▶ Source document:

Upper Class was recorded at TwinD1st Century Entertainment in West Ashley. The footprint of studio founder and engineer Twin can be heard throughout the EP.

The third track on Upper Class, “Heist,” is a fun and dark track that gives LayWills the chance to show off her word play and ability to change up her flow. “While you out there running miles/ I’ll be in here running business/ I’m that HBIC with that full drip I see,” she raps. 

LayWills uses the last song on the EP, “Reflections,” to show her range as a songwriter.

“I pulled up to the scene/ without a dollar, but a dream/ I only had a destination/ told my mama I would make it/ been having premonitions since ‘98/ about sitting amongst the greats with a plate/ in a seat that had my name on it.”

The rapper has a pretty extensive background in acting, a passion that she said has influenced her music. “I feel like me as a rapper, I try to give a bunch of different sounds and that’s where my acting comes in because I try to create different characters within my music,” she said.

▶ Activity list:
(a) In the article about the Upper Class EP, which song is the last one on the EP?
(b) Retype the article about the Upper Class EP from "Upper Class was" up to and including "throughout the EP.", keeping every character unchanged.
(c) Extend the article about LayWills' Upper Class EP, picking up after its final sentence.
The lines that come next have no connection to the article about the Upper Class EP.

▶ Dataset records:

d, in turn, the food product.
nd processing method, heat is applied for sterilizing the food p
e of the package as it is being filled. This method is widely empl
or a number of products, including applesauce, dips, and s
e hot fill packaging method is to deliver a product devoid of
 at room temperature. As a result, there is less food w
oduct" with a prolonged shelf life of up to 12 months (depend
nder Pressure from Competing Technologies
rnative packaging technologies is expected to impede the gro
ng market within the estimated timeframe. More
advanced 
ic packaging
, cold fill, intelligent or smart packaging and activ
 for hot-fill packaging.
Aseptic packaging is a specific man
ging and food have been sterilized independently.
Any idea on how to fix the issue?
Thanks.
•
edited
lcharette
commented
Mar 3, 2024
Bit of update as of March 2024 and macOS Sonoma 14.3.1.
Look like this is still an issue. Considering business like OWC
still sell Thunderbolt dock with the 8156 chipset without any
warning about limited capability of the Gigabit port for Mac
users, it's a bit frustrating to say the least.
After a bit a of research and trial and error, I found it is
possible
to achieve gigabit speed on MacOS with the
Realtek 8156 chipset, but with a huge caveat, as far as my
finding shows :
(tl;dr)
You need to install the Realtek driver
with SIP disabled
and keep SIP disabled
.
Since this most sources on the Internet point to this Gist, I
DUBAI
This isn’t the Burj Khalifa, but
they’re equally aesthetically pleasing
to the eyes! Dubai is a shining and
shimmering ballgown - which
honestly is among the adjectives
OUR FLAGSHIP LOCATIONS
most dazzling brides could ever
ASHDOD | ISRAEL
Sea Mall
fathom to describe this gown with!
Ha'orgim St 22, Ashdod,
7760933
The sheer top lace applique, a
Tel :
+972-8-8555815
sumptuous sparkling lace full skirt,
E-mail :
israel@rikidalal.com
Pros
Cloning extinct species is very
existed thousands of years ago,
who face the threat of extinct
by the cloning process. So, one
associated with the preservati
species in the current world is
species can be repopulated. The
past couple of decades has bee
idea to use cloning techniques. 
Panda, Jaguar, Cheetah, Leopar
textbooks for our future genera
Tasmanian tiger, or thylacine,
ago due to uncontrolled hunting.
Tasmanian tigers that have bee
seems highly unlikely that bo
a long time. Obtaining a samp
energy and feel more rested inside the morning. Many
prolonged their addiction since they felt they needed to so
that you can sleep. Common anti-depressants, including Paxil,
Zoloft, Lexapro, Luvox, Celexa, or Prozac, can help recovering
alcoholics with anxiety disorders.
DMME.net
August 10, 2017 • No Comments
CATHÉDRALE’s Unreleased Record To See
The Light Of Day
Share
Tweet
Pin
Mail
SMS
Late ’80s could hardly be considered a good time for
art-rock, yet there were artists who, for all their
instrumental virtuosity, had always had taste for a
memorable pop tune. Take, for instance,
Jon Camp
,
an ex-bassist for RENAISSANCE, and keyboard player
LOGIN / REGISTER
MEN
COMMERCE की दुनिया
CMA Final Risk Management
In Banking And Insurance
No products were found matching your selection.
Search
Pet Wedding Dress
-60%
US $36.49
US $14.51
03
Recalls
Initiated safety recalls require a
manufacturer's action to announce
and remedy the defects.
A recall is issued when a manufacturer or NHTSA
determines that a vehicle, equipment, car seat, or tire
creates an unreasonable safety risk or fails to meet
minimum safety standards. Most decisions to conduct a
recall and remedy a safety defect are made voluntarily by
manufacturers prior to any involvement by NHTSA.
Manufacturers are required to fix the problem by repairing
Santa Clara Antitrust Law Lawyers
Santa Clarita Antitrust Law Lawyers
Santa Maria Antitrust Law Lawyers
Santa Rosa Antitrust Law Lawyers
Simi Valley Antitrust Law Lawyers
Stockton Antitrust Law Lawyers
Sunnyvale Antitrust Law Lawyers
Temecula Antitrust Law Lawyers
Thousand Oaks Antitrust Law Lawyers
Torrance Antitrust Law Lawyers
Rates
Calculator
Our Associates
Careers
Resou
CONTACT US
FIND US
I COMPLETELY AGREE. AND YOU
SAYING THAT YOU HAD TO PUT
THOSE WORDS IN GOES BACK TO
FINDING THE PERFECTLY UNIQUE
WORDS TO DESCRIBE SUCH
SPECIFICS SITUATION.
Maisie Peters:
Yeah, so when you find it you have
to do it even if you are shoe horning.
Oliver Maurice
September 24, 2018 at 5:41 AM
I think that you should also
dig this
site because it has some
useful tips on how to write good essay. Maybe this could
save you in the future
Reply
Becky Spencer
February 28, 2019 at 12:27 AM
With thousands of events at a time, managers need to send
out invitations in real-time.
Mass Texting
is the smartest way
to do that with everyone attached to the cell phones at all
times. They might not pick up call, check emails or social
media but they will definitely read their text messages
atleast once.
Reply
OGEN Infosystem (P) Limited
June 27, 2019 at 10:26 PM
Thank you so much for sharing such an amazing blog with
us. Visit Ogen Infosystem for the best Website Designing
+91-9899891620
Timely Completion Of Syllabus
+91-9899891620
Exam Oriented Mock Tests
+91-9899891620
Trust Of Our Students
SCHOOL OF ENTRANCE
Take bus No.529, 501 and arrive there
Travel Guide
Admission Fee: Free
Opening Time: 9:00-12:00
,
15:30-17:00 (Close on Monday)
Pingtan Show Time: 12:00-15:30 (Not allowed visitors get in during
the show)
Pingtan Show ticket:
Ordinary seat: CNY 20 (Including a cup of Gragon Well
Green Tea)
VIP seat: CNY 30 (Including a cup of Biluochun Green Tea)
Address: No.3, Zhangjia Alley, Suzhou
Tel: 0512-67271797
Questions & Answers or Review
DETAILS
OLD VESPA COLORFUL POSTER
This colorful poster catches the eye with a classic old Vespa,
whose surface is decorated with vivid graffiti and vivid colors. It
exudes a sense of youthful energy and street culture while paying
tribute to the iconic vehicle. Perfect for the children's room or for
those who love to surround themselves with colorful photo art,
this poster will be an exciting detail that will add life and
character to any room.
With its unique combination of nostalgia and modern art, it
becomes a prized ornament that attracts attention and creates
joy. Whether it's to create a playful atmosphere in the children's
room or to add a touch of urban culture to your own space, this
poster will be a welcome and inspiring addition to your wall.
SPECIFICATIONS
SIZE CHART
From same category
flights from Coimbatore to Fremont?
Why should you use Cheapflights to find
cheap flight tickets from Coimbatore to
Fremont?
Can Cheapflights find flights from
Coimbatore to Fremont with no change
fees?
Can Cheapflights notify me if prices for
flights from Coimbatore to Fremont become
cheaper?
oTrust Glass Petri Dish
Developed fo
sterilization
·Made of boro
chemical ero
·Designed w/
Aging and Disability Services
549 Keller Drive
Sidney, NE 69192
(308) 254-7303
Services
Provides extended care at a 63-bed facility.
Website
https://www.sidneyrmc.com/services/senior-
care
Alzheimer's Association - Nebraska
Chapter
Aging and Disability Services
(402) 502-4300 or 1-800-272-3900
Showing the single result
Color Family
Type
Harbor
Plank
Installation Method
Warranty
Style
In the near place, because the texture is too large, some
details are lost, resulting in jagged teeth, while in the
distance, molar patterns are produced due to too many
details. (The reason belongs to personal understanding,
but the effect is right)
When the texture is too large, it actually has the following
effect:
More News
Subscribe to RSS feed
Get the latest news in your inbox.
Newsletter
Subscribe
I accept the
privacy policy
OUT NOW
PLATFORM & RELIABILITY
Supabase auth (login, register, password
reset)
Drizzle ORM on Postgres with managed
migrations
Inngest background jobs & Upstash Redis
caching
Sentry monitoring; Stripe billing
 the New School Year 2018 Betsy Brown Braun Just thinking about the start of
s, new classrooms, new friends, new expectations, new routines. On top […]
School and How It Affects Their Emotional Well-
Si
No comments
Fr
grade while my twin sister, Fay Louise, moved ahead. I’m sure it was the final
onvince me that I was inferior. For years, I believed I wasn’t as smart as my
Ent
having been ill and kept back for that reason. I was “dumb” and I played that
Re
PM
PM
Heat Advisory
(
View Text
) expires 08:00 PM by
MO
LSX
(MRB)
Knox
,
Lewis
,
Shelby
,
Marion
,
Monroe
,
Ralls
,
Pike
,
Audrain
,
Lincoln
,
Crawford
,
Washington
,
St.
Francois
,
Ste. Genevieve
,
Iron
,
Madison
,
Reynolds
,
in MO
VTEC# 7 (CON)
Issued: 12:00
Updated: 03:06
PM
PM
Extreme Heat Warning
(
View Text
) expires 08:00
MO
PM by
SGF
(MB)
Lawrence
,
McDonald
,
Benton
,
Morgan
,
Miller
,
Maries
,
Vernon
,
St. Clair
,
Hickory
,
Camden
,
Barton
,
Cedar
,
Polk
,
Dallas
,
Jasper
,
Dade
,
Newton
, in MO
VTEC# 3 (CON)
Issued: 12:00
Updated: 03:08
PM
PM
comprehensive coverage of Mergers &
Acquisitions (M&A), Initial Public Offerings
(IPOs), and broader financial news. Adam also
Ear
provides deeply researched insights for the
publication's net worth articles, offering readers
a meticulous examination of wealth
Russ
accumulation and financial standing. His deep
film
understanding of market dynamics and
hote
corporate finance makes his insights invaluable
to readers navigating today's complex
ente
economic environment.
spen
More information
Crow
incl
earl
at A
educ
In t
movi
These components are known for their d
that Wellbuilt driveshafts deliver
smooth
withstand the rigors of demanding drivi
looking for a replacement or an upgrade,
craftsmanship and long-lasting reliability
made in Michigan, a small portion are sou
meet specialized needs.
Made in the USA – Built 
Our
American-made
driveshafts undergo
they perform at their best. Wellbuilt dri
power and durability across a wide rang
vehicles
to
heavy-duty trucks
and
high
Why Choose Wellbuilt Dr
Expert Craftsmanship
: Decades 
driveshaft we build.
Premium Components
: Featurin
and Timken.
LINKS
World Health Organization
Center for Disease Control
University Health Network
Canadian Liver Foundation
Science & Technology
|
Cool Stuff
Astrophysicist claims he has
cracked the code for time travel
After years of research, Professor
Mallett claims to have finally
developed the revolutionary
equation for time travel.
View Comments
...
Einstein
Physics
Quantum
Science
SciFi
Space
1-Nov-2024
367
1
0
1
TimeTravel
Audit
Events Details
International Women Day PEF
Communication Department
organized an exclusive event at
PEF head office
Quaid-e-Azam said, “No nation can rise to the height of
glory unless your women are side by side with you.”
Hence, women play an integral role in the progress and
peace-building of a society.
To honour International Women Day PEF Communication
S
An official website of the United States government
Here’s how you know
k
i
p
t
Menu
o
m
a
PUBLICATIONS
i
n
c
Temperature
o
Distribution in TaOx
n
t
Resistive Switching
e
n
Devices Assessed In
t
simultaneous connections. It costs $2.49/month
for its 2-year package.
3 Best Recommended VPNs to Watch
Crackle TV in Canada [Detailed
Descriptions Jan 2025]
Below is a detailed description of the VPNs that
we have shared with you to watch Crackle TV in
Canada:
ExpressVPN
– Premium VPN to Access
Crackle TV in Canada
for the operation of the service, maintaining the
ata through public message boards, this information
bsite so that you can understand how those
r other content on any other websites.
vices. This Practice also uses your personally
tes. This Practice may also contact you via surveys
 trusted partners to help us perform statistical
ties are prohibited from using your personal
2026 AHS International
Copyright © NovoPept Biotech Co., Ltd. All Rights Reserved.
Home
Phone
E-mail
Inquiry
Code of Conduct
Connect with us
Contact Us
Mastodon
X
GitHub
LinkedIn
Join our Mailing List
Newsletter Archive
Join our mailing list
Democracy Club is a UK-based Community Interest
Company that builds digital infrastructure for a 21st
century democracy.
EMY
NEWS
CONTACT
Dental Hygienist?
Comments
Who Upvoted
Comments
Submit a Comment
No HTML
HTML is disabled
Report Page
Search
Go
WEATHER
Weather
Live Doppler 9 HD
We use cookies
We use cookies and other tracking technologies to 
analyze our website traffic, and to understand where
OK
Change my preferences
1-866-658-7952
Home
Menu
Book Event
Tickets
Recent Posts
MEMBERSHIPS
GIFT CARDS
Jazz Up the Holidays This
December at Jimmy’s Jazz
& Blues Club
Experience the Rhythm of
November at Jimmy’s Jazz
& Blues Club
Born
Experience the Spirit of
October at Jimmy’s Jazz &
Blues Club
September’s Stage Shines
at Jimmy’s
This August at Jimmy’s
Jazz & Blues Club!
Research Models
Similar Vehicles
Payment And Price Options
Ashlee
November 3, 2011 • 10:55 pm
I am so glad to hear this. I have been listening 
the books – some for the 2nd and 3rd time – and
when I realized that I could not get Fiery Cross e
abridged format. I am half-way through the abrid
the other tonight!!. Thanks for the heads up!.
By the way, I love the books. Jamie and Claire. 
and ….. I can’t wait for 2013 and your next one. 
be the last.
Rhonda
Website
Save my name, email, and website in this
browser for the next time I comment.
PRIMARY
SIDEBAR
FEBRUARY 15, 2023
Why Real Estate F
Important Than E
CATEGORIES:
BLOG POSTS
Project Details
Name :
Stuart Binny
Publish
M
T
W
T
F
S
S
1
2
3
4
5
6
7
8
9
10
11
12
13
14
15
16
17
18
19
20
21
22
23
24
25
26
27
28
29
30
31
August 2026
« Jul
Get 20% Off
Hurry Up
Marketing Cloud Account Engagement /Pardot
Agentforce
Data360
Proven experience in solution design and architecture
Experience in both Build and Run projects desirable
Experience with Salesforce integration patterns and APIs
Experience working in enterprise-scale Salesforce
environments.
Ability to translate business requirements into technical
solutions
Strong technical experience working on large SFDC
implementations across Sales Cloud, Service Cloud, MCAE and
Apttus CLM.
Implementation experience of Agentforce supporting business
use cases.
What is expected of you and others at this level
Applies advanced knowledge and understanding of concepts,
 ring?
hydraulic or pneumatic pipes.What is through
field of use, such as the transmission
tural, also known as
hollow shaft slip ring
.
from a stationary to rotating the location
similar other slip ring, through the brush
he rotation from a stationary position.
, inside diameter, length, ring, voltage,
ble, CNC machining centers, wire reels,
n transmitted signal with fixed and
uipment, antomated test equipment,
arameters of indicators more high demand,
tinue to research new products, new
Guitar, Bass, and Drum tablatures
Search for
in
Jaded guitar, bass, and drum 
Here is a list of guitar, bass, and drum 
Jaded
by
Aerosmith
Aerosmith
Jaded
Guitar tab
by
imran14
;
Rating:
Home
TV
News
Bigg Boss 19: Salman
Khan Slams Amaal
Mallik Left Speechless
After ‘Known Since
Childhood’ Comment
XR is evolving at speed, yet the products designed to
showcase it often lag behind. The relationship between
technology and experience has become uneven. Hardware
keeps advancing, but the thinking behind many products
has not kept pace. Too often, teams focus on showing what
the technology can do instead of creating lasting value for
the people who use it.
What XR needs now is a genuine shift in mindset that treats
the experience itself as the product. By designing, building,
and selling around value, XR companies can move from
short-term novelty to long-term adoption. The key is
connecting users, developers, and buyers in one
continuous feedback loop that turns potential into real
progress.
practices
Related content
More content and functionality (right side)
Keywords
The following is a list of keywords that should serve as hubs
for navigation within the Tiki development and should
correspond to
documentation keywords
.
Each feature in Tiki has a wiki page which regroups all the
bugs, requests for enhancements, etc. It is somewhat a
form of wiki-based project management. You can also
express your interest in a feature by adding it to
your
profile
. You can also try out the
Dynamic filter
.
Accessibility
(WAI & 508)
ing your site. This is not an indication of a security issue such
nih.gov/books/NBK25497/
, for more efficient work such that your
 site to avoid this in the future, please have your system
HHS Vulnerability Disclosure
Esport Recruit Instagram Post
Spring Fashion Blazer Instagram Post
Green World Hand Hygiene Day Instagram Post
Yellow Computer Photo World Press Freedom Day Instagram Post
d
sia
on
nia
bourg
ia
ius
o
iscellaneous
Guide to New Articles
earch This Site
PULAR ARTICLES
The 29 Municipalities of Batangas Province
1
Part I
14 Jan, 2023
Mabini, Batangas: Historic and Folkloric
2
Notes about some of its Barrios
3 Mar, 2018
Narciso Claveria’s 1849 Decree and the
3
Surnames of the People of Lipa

▶ Activity answers:
(a) "Reflections"

(b)
Upper Class was recorded at TwinD1st Century Entertainment in West Ashley. The footprint of studio founder and engineer Twin can be heard throughout the EP.

(c)
In fact, on her debut album she tried to include a song for every listener. “My goal with that EP, since it was the first piece of music I really put out into the public, was to showcase six songs, six completely different styles,” she said. “You had the song that was a chick bop, you had the song that was a love song, you had the song that was a club song, you had a call to action song.”

While LayWills continues this trend to an extent on Upper Class, she said that she strived for a “level-up vibe.”